Calcium folinate is a derivative of the active metabolite of folic acid and The American Academy of Paediatrics suggests that maternal use of folic acid is compatible with breastfeeding (Briggs, 2015).

Neonates, infants born prematurely, those with low birth weight, those with an unstable gastrointestinal function or who have serious illnesses may require special consideration. For any infant, if a drug is prescribed to the nursing mother, it should be at the lowest practical dose and for the shortest time. When drug administration is unavoidable and breastfeeding is to continue, minimisation of exposure of the infant to the drug may sometimes be achieved by timing the maternal doses to just after a feeding episode. Infants exposed to drugs via breast milk should be monitored for unusual signs or symptoms. Interactions between the drug received by the infant from the mother's milk and medication prescribed for the infant should also be considered, for example, when the drug given to the infant may prevent metabolism of the drug received via breast milk.
Specialist advice is available from the UK Drugs in Lactation Advisory Service at https://www.midlandsmedicines.nhs.uk/content.asp?section=6&subsection=17&pageIdx=1

Side Effects

Agitation
Allergic reaction
Anaphylactic reaction
Anaphylactoid reaction
Dehydration
Depression
Diarrhoea
Exacerbation of epilepsy
Gastrointestinal disorder
Insomnia
Nausea
Pyrexia
Sleep disturbances
Urticaria
Vomiting

Overdosage

It is strongly recommended that the UK National Poisons Information Service be consulted on cases of suspected or actual overdose where there is doubt over the degree of risk or about appropriate management.
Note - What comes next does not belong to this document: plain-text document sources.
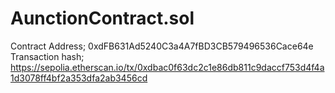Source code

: # AunctionContract.sol
Contract Address; 0xdFB631Ad5240C3a4A7fBD3CB579496536Cace64e
Transaction hash; https://sepolia.etherscan.io/tx/0xdbac0f63dc2c1e86db811c9daccf753d4f4a1d3078ff4bf2a353dfa2ab3456cd
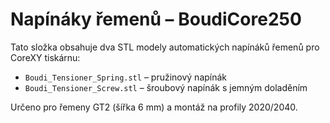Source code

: # Napínáky řemenů – BoudiCore250

Tato složka obsahuje dva STL modely automatických napínáků řemenů pro CoreXY tiskárnu:

- `Boudi_Tensioner_Spring.stl` – pružinový napínák
- `Boudi_Tensioner_Screw.stl` – šroubový napínák s jemným doladěním

Určeno pro řemeny GT2 (šířka 6 mm) a montáž na profily 2020/2040.
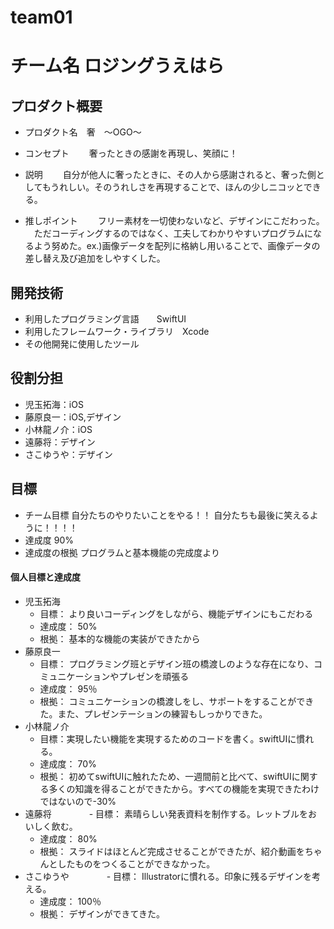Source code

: # team01

# チーム名 ロジングうえはら

## プロダクト概要
- プロダクト名　奢　〜OGO〜

- コンセプト
　　奢ったときの感謝を再現し、笑顔に！
- 説明
　　自分が他人に奢ったときに、その人から感謝されると、奢った側としてもうれしい。そのうれしさを再現することで、ほんの少しニコッとできる。
- 推しポイント
　　フリー素材を一切使わないなど、デザインにこだわった。
  　ただコーディングするのではなく、工夫してわかりやすいプログラムになるよう努めた。ex.)画像データを配列に格納し用いることで、画像データの差し替え及び追加をしやすくした。

## 開発技術
- 利用したプログラミング言語　　SwiftUI
- 利用したフレームワーク・ライブラリ　Xcode
- その他開発に使用したツール

## 役割分担
- 児玉拓海：iOS
- 藤原良一：iOS,デザイン
- 小林龍ノ介：iOS
- 遠藤将：デザイン
- さこゆうや：デザイン

## 目標
- チーム目標
自分たちのやりたいことをやる！！
自分たちも最後に笑えるように！！！！
- 達成度
90%
- 達成度の根拠
プログラムと基本機能の完成度より

#### 個人目標と達成度  
- 児玉拓海 
  - 目標： より良いコーディングをしながら、機能デザインにもこだわる 
  - 達成度： 50% 
  - 根拠：  基本的な機能の実装ができたから
- 藤原良一
  - 目標：  プログラミング班とデザイン班の橋渡しのような存在になり、コミュニケーションやプレゼンを頑張る
  - 達成度： 95％
  - 根拠： コミュニケーションの橋渡しをし、サポートをすることができた。また、プレゼンテーションの練習もしっかりできた。
- 小林龍ノ介
  - 目標：実現したい機能を実現するためのコードを書く。swiftUIに慣れる。
  - 達成度： 70%
  - 根拠： 初めてswiftUIに触れたため、一週間前と比べて、swiftUIに関する多くの知識を得ることができたから。すべての機能を実現できたわけではないので-30%
- 遠藤将
　　　　- 目標：  素晴らしい発表資料を制作する。レットブルをおいしく飲む。
  - 達成度： 80%
  - 根拠： スライドはほとんど完成させることができたが、紹介動画をちゃんとしたものをつくることができなかった。
- さこゆうや
　　　　- 目標：  Illustratorに慣れる。印象に残るデザインを考える。
  - 達成度： 100％
  - 根拠： デザインができてきた。
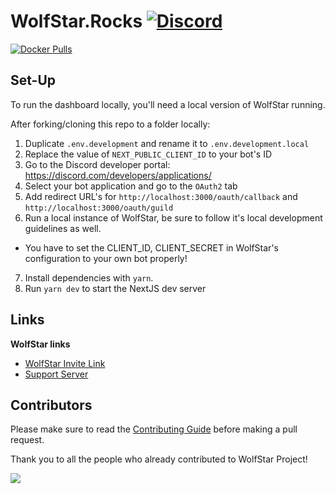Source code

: # WolfStar.Rocks [![Discord](https://discord.com/api/guilds/830481105261821952/embed.png)](https://join.wolfstar.rocks)

[![Docker Pulls](https://img.shields.io/docker/pulls/wolfstarbot/wolfstar.rocks?logo=docker&logoColor=white)](https://hub.docker.com/r/wolfstarbot/wolfstar.rocks)

## Set-Up

To run the dashboard locally, you'll need a local version of WolfStar running.

After forking/cloning this repo to a folder locally:

1. Duplicate `.env.development` and rename it to `.env.development.local`
2. Replace the value of `NEXT_PUBLIC_CLIENT_ID` to your bot's ID
3. Go to the Discord developer portal: https://discord.com/developers/applications/
4. Select your bot application and go to the `OAuth2` tab
5. Add redirect URL's for `http://localhost:3000/oauth/callback` and `http://localhost:3000/oauth/guild`
6. Run a local instance of WolfStar, be sure to follow it's local development guidelines as well.

- You have to set the CLIENT_ID, CLIENT_SECRET in WolfStar's configuration to your own bot properly!

7. Install dependencies with `yarn`.
8. Run `yarn dev` to start the NextJS dev server

## Links

**WolfStar links**

- [WolfStar Invite Link](https://invite.wolfstar.rocks)
- [Support Server](https://join.wolfstar.rocks)

## Contributors

Please make sure to read the [Contributing Guide][contributing] before making a pull request.

Thank you to all the people who already contributed to WolfStar Project!

<a href="https://github.com/wolfstar-project/wolfstar.rocks/graphs/contributors">
  <img src="https://contrib.rocks/image?repo=wolfstar-project/wolfstar.rocks" />
</a>

[contributing]: https://github.com/wolfstar-project/.github/blob/main/.github/CONTRIBUTING.md
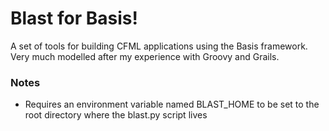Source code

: # Blast for Basis!

A set of tools for building CFML applications using the Basis
framework. Very much modelled after my experience with Groovy
and Grails.


### Notes
* Requires an environment variable named BLAST_HOME to be set to the root directory
  where the blast.py script lives
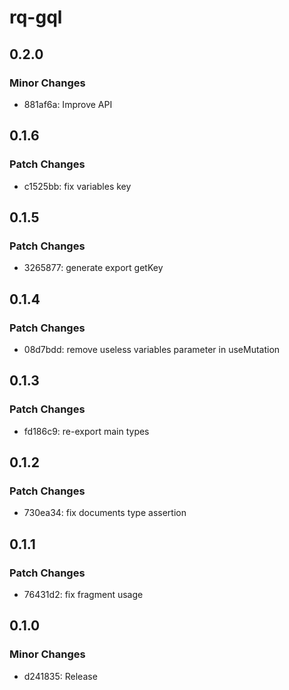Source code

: # rq-gql

## 0.2.0

### Minor Changes

- 881af6a: Improve API

## 0.1.6

### Patch Changes

- c1525bb: fix variables key

## 0.1.5

### Patch Changes

- 3265877: generate export getKey

## 0.1.4

### Patch Changes

- 08d7bdd: remove useless variables parameter in useMutation

## 0.1.3

### Patch Changes

- fd186c9: re-export main types

## 0.1.2

### Patch Changes

- 730ea34: fix documents type assertion

## 0.1.1

### Patch Changes

- 76431d2: fix fragment usage

## 0.1.0

### Minor Changes

- d241835: Release
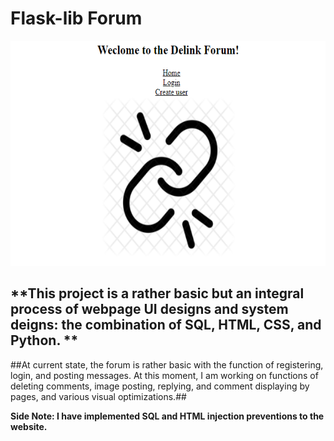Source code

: # Flask-lib Forum
<img src="Delink.png" alt="Delink" width='535px' height='360px'>

## **This project is a rather basic but an integral process of webpage UI designs and system deigns: the combination of SQL, HTML, CSS, and Python. ** ##

##At current state, the forum is rather basic with the function of registering, login, and posting messages. At this moment, I am working on functions of deleting comments, image posting, replying, and comment displaying by pages, and various visual optimizations.##

**__Side Note__: I have implemented SQL and HTML injection preventions to the website.**
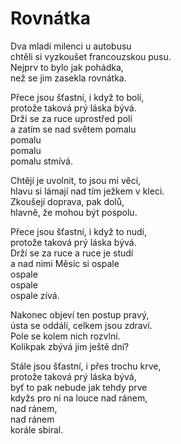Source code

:# Rovnátka

Dva mladí milenci u autobusu  
chtěli si vyzkoušet francouzskou pusu.  
Nejprv to bylo jak pohádka,  
než se jim zasekla rovnátka.

Přece jsou šťastní, i když to bolí,  
protože taková prý láska bývá.  
Drží se za ruce uprostřed polí  
a zatím se nad světem pomalu   
pomalu   
pomalu  
pomalu stmívá.

Chtějí je uvolnit, to jsou mi věci,  
hlavu si lámají nad tím ježkem v kleci.  
Zkoušejí doprava, pak dolů,  
hlavně, že mohou být pospolu.

Přece jsou šťastní, i když to nudí,  
protože taková prý láska bývá.  
Drží se za ruce a ruce je studí  
a nad nimi Měsíc si ospale   
ospale   
ospale  
ospale zívá.

Nakonec objeví ten postup pravý,  
ústa se oddálí, celkem jsou zdraví.  
Pole se kolem nich rozvlní.  
Kolikpak zbývá jim ještě dní?

Stále jsou šťastní, i přes trochu krve,  
protože taková prý láska bývá,  
byť to pak nebude jak tehdy prve  
kdyžs pro ni na louce nad ránem,  
nad ránem,   
nad ránem   
korále sbíral.
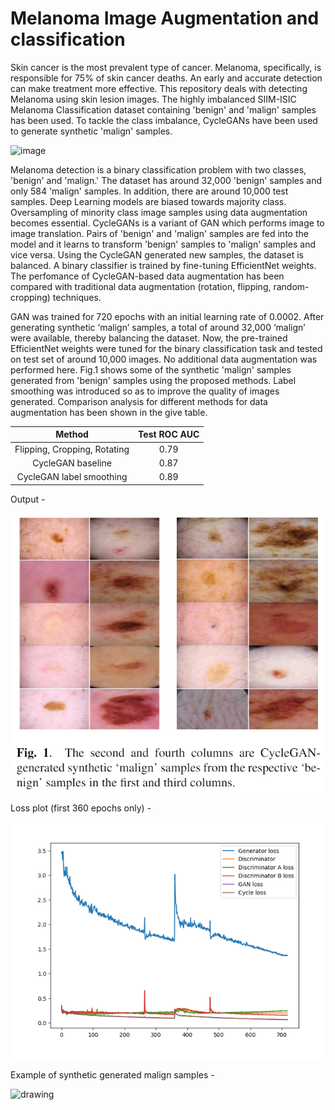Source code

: # Melanoma Image Augmentation and classification

Skin cancer is the most prevalent type of cancer. Melanoma, specifically, is responsible for 75% of skin cancer deaths. An early and accurate detection can make treatment more effective. This repository deals with detecting Melanoma using skin lesion images. The highly imbalanced SIIM-ISIC Melanoma Classification dataset containing 'benign' and 'malign' samples has been used. To tackle the class imbalance, CycleGANs have been used to generate synthetic 'malign' samples.

![image](https://user-images.githubusercontent.com/49569284/141083557-636b7464-bc2d-4552-802c-e5950286145f.png)

Melanoma detection is a binary classification problem with two classes, 'benign' and 'malign.' The dataset has around 32,000 'benign' samples and only 584 'malign' samples. In addition, there are around 10,000 test samples. Deep Learning models are biased towards majority class. Oversampling of minority class image samples using data augmentation becomes essential. CycleGANs is a variant of GAN which performs image to image translation. Pairs of 'benign' and 'malign' samples are fed into the model and it learns to transform 'benign' samples to 'malign' samples and vice versa. Using the CycleGAN generated new samples, the dataset is balanced. A binary classifier is trained by fine-tuning EfficientNet weights. The perfomance of CycleGAN-based data augmentation has been compared with traditional data augmentation (rotation, flipping, random-cropping) techniques.

GAN was trained for 720 epochs with an initial learning rate of 0.0002. After generating synthetic ‘malign’ samples, a total of around 32,000 ‘malign’ were available, thereby balancing the dataset. Now, the pre-trained EfficientNet weights were tuned for the binary classification task and tested on test set of around 10,000 images. No additional data augmentation was performed here. Fig.1 shows some of the synthetic 'malign' samples generated from 'benign' samples using the proposed methods. Label smoothing was introduced so as to improve the quality of images generated. Comparison analysis for different methods for data augmentation has been shown in the give table.

|            Method            	| Test ROC AUC 	|
|:----------------------------:	|:------------:	|
| Flipping, Cropping, Rotating 	|     0.79     	|
|       CycleGAN baseline      	|     0.87     	|
|   CycleGAN label smoothing   	|     0.89     	|

Output -

![](https://github.com/sm823zw/Melanoma-Image-Augmentation-and-classification/blob/main/Images/output.png)

Loss plot (first 360 epochs only) - 


![](https://github.com/sm823zw/Melanoma-Image-Augmentation-and-classification/blob/main/Images/lossplot_label_smoothing.png)

Example of synthetic generated malign samples -


<img src="https://github.com/sm823zw/Melanoma-Image-Augmentation-and-classification/blob/main/Images/generated_malign.png" alt="drawing" width="500"/>
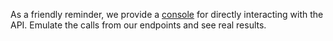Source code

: ---
---

As a friendly reminder, we provide a [console][console] for directly interacting with the API.  Emulate the calls from our endpoints and see real results.

[console]: https://bbbobbyearl.portal.azure-api.net/docs/services/5489b7687376d0092c2d38a1/operations/5489b76a7376d00b90cb1a02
The following number will direct the caller to the relevant local centre (0844) 892 0111

Information may be obtained if you have access to ToxBase the primary clinical toxicology database of the National Poisons Information Service. This is available via password on the internet ( https://www.toxbase.org/ ) or if this is unavailable at the backup site ( https://www.TOXBASEbackup.org/ ).

Further Information

Last Full Review Date: May 2017

Reference Sources

Drugs in Pregnancy and Lactation: A Reference Guide to Fetal and Neonatal Risk, 10th edition (2015) ed. Briggs, G., Freeman, R. Wolters Kluwer Health, Philadelphia.

Summary of Product Characteristics: Calcium Folinate 15 mg Tablets. Generics UK T/A Mylan. Revised August 2016.

Summary of Product Characteristics: Calcium Folinate 15 mg Tablets. Hospira UK Ltd. Revised July 2016.

Summary of Product Characteristics: Refolinon Tablets. Pfizer Limited. Revised November 2016.